Arakasi returned, slipping neatly between two bread sellers with shoulder yokes and laden baskets. As he arrived beside his mistress’s litter, he said softly, ‘My Lady, the Great Ones announce to the Empire that the magician Milamber has been cast out of the Assembly. The document goes on to say that those slaves in the arena who were freed by his action are lawfully released from their masters, but no precedent may be seen in this. By imperial decree, and by the will of heaven, Ichindar pronounces that no other who wears the slave’s grey may change his status. For the good of the Empire, for the sake of the order of society, and by divine will, all who are slaves must remain so until death.’

 

Mara showed no change in expression, but the delight went out of the day. Suddenly heavy hearted, she motioned her bearers forward, then closed her curtains, as she did when she wanted privacy. Her hands laced tightly over a cushion. She did not know how she was going to tell Kevin, whose hopes had risen so dizzyingly after her careless reference that morning.

 

Until recently, she had not considered his slavery to be an issue of importance. As Acoma property, he was guaranteed food, and housing, and a measure of public standing by right of the honour of her house. As a freeman, he would have no position, even in the eyes of a beggar.

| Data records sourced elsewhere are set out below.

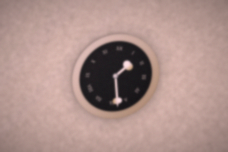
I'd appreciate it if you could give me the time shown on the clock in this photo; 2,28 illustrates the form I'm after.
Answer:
1,28
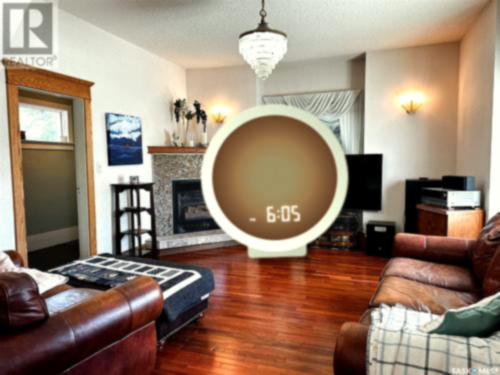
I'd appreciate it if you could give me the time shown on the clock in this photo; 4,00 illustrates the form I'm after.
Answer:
6,05
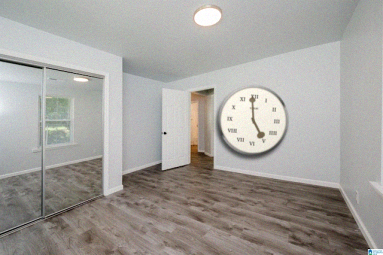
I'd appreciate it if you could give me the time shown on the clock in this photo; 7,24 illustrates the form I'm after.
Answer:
4,59
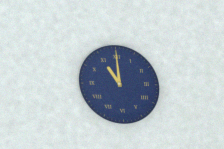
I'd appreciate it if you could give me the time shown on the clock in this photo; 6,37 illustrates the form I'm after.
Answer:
11,00
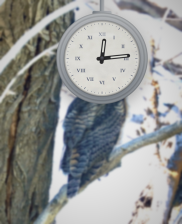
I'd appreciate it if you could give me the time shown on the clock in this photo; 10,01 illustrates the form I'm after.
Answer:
12,14
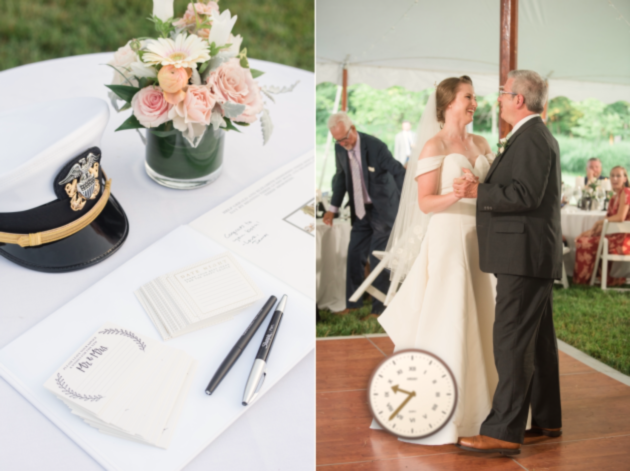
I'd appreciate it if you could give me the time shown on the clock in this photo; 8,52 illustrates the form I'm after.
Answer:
9,37
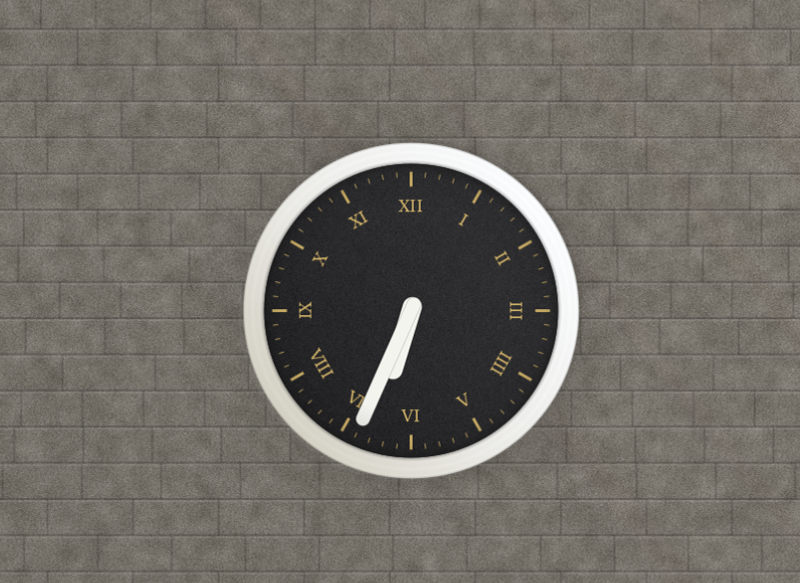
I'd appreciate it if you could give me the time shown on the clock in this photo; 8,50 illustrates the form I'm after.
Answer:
6,34
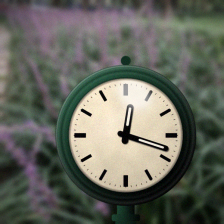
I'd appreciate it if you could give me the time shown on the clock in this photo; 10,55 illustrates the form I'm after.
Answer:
12,18
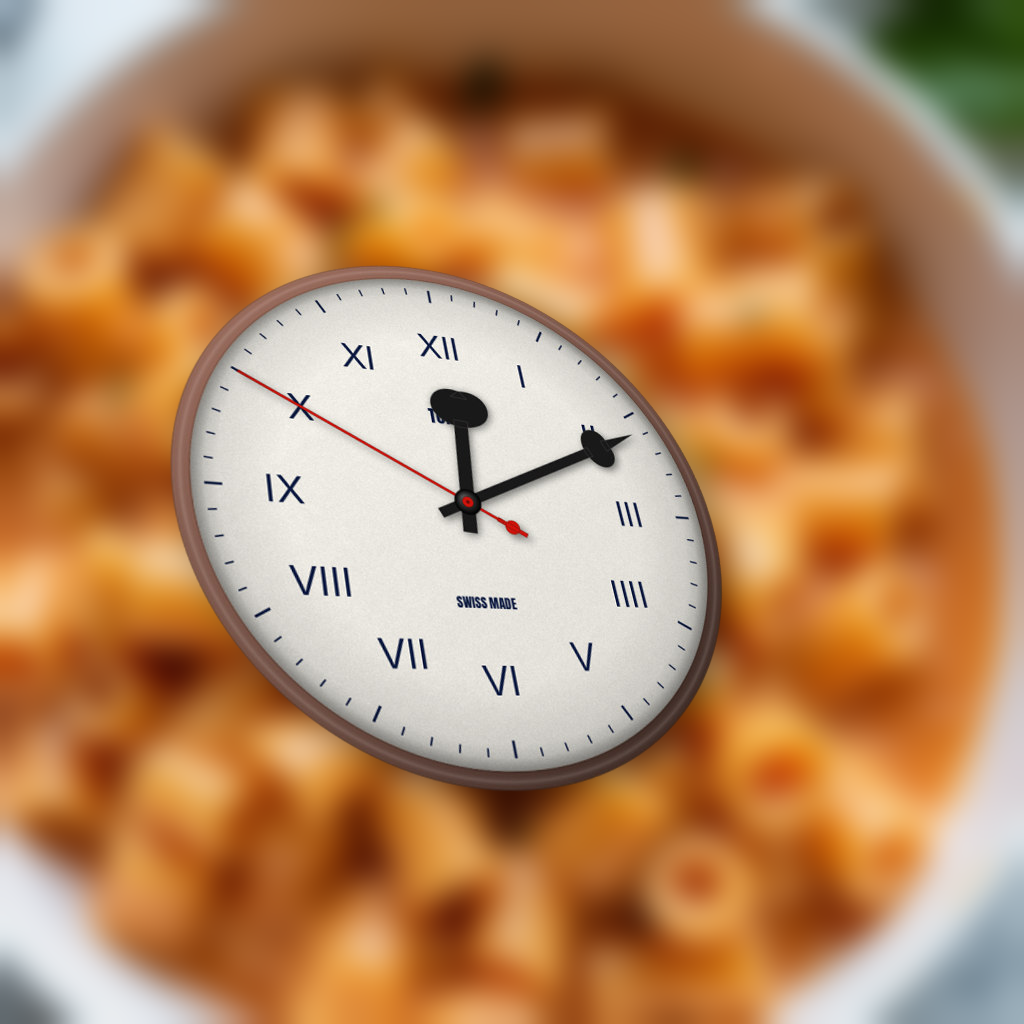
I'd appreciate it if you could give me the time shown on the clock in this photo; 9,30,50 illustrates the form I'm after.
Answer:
12,10,50
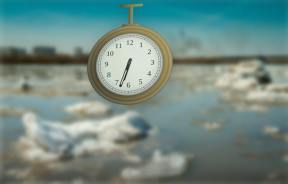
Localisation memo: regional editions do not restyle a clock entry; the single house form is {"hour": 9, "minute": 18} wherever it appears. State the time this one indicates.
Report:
{"hour": 6, "minute": 33}
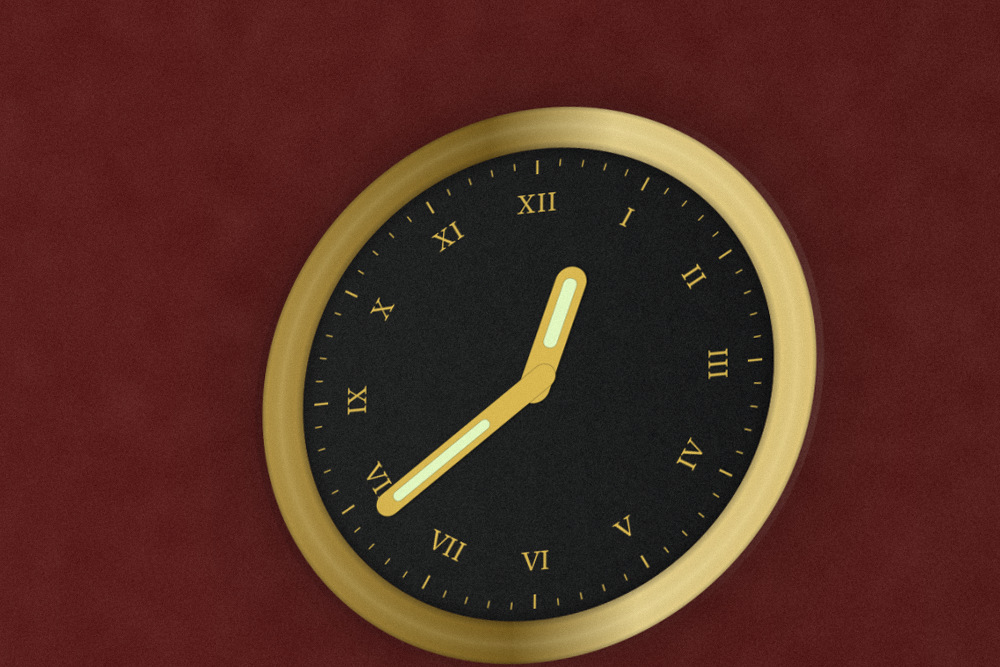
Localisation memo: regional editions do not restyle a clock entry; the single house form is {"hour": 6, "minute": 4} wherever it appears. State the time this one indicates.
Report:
{"hour": 12, "minute": 39}
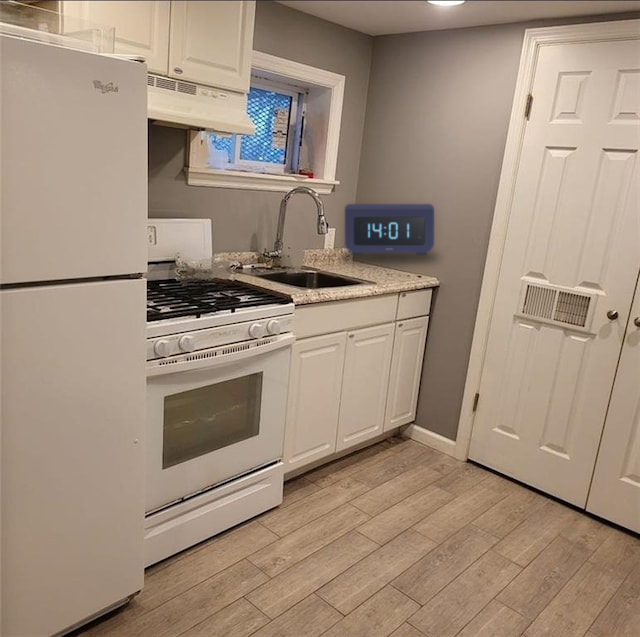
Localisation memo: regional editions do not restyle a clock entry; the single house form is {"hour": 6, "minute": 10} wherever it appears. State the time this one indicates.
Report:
{"hour": 14, "minute": 1}
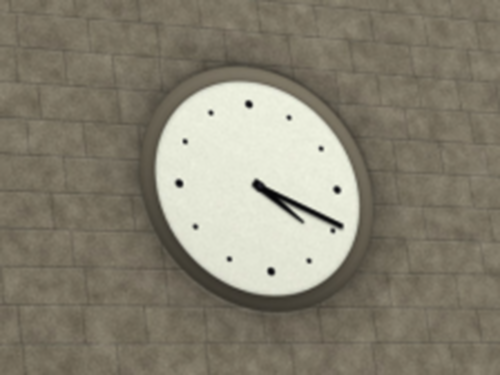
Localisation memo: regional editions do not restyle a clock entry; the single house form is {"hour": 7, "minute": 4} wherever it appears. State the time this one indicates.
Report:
{"hour": 4, "minute": 19}
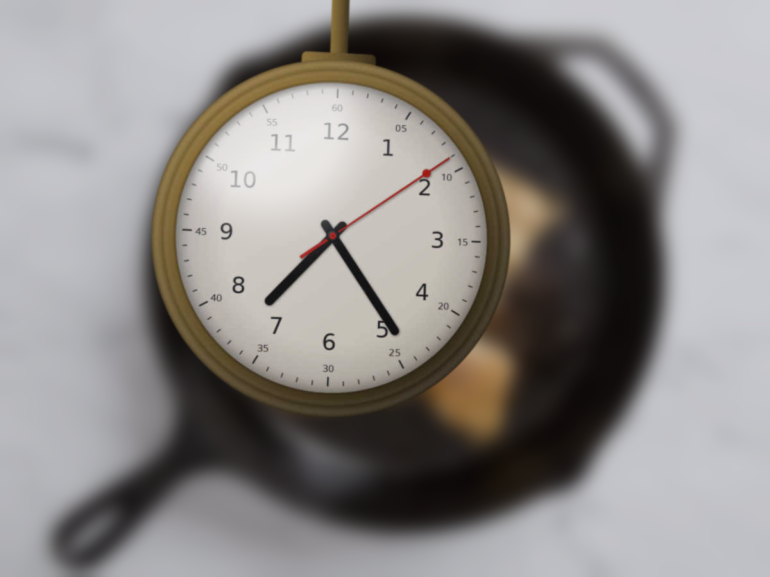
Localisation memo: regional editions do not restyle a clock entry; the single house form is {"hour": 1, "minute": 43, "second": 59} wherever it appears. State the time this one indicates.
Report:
{"hour": 7, "minute": 24, "second": 9}
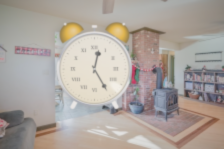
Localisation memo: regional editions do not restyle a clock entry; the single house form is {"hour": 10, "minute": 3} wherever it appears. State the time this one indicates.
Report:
{"hour": 12, "minute": 25}
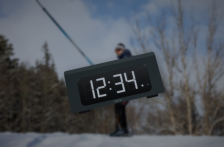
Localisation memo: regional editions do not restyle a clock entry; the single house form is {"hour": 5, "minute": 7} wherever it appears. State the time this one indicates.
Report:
{"hour": 12, "minute": 34}
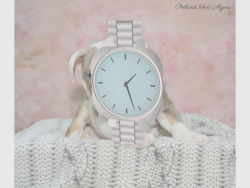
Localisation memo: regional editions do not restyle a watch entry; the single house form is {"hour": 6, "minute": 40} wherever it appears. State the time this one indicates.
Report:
{"hour": 1, "minute": 27}
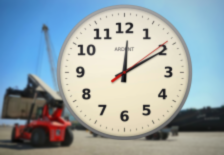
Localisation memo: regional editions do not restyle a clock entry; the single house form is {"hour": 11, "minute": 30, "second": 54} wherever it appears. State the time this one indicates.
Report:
{"hour": 12, "minute": 10, "second": 9}
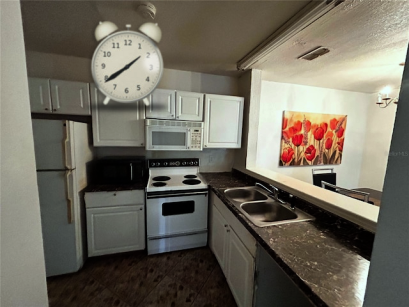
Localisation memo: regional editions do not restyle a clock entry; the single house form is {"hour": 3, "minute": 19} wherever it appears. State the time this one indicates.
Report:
{"hour": 1, "minute": 39}
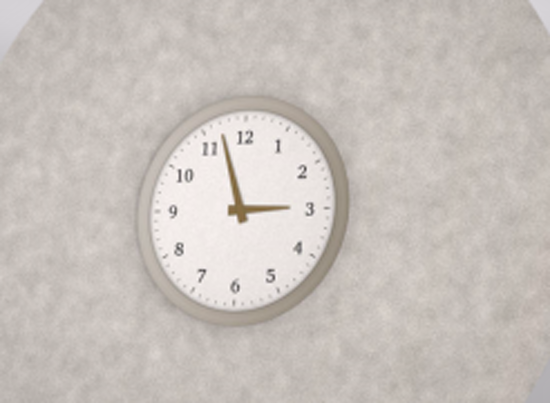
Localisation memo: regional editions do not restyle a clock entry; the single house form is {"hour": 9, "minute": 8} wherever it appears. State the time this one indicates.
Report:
{"hour": 2, "minute": 57}
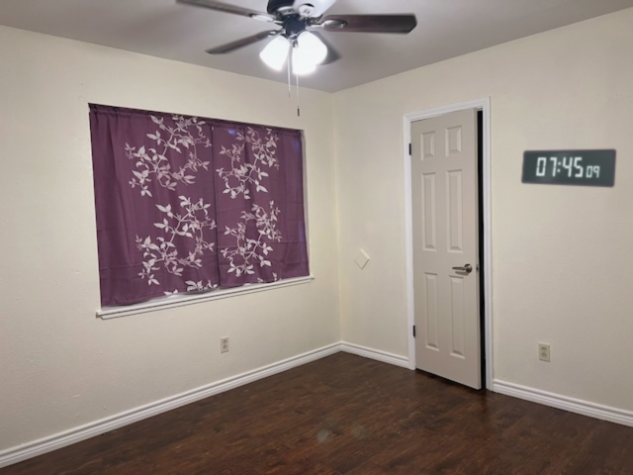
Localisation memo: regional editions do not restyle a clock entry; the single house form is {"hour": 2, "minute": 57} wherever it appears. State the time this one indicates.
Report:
{"hour": 7, "minute": 45}
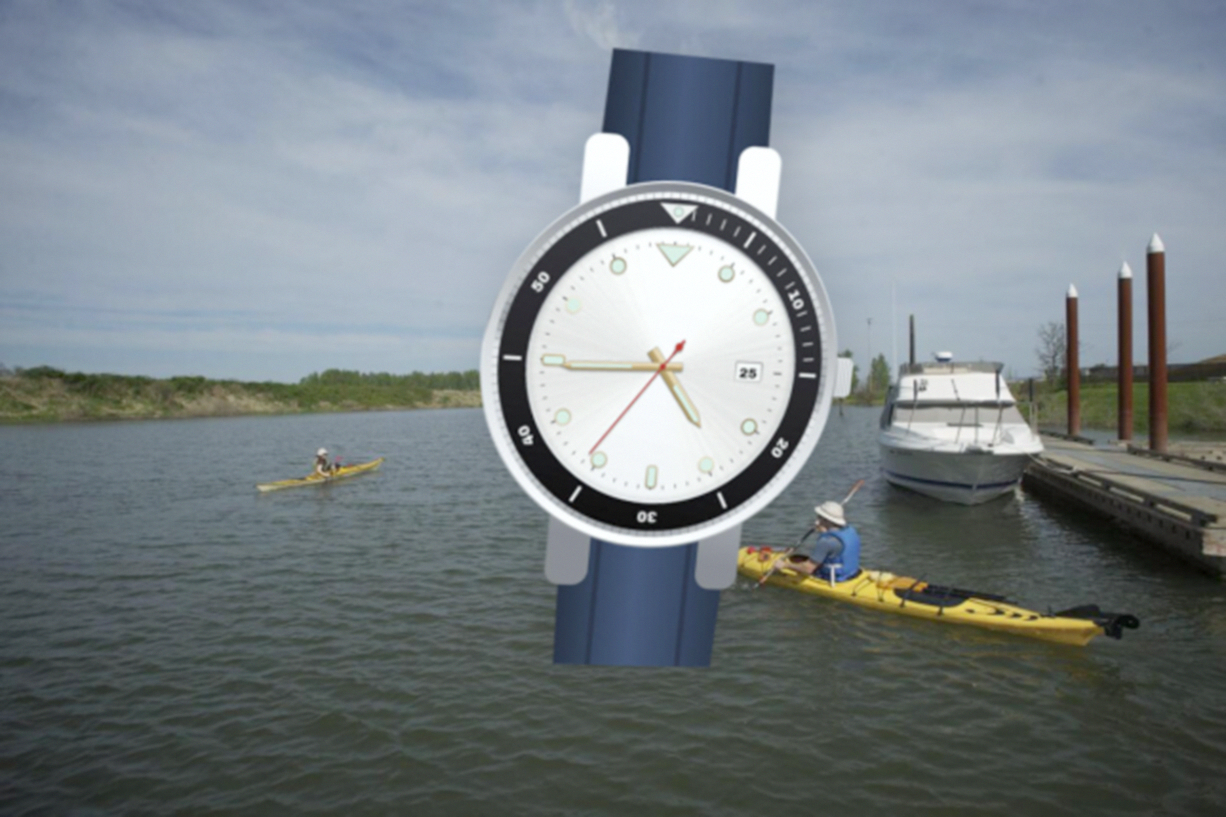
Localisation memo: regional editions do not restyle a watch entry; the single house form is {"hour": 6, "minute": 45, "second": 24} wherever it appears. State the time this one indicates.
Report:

Any Tsurani in the street might spit on him without fear of retribution. Much as Mara might love him, she had not always understood his pride, so different from Tsurani pride, for he was safer as a slave in her house than as a clanless barbarian freeman. Anyone who spent time at the docks in Jamar would see the occasional renegade Thuril or dwarf from Dustari and their misery and know this was true.

 

But this much she had come to grudgingly understand: if he remained a slave, in some manner, at some time, she must lose him. The Night of the Bloody Swords had shown her beyond doubt that he was a warrior; he deserved freedom to further his honour. Since then she had felt uncomfortable with the concept that he should finish his days as her property. Her views had changed: she understood that his Midkemian code of conduct, alien as it was, had its own intrinsic honour.

 

No longer could she regard him as disgraced for failing to take his life rather than be captured by an enemy, as a Tsurani warrior would have done, or for hiding his rank to avoid summary execution.